-- Provided records follows --
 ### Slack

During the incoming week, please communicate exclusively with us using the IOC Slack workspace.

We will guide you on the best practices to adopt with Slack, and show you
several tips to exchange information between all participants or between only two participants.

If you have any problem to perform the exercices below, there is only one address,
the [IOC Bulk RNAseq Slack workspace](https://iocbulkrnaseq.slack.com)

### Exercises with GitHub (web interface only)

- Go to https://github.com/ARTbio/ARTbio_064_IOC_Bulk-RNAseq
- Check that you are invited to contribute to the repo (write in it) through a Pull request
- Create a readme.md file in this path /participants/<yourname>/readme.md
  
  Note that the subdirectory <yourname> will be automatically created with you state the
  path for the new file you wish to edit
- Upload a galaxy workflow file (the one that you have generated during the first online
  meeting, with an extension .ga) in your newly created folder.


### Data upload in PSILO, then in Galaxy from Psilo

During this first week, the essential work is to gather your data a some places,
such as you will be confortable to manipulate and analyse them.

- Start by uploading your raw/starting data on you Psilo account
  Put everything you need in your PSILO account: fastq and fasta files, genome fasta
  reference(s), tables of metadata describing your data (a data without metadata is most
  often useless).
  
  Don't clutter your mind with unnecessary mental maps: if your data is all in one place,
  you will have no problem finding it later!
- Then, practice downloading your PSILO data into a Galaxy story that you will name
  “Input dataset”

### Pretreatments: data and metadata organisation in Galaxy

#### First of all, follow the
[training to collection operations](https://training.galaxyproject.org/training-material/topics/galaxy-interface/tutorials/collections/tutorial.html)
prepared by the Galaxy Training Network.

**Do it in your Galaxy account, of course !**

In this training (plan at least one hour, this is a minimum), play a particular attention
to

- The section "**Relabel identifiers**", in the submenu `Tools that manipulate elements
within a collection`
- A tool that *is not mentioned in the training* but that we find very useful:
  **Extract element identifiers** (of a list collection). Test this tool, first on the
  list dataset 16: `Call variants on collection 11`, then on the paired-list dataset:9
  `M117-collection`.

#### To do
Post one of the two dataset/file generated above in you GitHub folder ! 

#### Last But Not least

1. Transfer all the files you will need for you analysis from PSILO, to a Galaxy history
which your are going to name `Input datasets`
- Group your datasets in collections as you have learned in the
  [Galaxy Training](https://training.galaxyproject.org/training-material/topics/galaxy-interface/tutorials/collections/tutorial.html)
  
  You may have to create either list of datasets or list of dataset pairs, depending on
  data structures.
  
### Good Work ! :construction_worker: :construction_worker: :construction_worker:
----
-- Provided records concluded --
-- Provided records follows --
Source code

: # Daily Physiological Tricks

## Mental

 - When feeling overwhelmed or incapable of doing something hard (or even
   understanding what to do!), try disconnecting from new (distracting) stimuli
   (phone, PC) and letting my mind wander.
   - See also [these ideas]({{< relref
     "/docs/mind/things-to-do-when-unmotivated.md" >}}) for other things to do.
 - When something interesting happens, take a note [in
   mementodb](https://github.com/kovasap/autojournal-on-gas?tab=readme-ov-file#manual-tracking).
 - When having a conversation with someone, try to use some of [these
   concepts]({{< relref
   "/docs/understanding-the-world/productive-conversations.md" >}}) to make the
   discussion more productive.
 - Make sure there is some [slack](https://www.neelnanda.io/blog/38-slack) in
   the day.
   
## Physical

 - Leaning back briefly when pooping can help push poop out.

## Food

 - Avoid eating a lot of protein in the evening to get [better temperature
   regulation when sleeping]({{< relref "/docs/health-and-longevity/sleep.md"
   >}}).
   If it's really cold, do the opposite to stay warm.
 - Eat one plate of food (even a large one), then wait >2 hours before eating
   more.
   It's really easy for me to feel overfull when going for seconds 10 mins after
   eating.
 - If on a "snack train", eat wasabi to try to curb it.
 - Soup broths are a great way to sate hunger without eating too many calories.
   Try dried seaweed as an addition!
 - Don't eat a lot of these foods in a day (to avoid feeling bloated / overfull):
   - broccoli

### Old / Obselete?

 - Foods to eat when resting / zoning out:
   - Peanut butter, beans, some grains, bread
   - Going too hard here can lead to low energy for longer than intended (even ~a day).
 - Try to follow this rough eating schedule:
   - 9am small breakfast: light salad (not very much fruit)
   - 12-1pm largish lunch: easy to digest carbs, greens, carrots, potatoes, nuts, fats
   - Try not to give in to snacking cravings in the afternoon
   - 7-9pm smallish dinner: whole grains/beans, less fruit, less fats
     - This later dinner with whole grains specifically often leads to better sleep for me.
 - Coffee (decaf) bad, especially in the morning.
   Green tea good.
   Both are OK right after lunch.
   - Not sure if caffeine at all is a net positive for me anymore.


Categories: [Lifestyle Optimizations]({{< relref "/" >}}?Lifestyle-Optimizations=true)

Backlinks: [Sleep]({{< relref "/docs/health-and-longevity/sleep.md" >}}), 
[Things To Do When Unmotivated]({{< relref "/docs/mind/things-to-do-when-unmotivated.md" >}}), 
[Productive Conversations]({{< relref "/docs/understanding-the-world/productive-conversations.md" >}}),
-- Provided records concluded --
-- Provided records follows --
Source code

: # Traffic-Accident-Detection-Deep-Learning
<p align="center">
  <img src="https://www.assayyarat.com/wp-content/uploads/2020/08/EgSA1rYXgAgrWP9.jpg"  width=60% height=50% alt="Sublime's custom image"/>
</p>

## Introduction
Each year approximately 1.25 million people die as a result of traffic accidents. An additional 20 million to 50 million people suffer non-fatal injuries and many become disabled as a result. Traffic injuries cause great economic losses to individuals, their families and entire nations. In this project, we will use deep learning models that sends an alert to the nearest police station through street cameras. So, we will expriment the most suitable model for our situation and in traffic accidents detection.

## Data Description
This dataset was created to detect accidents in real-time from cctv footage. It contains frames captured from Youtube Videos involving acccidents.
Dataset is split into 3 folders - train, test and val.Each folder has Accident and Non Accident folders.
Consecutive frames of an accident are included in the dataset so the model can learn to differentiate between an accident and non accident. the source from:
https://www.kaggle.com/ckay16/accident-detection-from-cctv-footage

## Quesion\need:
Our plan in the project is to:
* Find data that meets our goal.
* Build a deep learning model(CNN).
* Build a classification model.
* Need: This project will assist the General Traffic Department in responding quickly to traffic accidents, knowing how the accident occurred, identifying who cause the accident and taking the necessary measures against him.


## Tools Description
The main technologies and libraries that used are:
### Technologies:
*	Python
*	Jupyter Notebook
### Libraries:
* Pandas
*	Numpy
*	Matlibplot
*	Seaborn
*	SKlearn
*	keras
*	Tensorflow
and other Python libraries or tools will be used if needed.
-- Provided records concluded --
Above are the records; from them, give again exactly the lines from the one containing "of course !**" through the one containing "1. Transfer all", both included.

**Do it in your Galaxy account, of course !**

In this training (plan at least one hour, this is a minimum), play a particular attention
to

- The section "**Relabel identifiers**", in the submenu `Tools that manipulate elements
within a collection`
- A tool that *is not mentioned in the training* but that we find very useful:
  **Extract element identifiers** (of a list collection). Test this tool, first on the
  list dataset 16: `Call variants on collection 11`, then on the paired-list dataset:9
  `M117-collection`.

#### To do
Post one of the two dataset/file generated above in you GitHub folder ! 

#### Last But Not least

1. Transfer all the files you will need for you analysis from PSILO, to a Galaxy history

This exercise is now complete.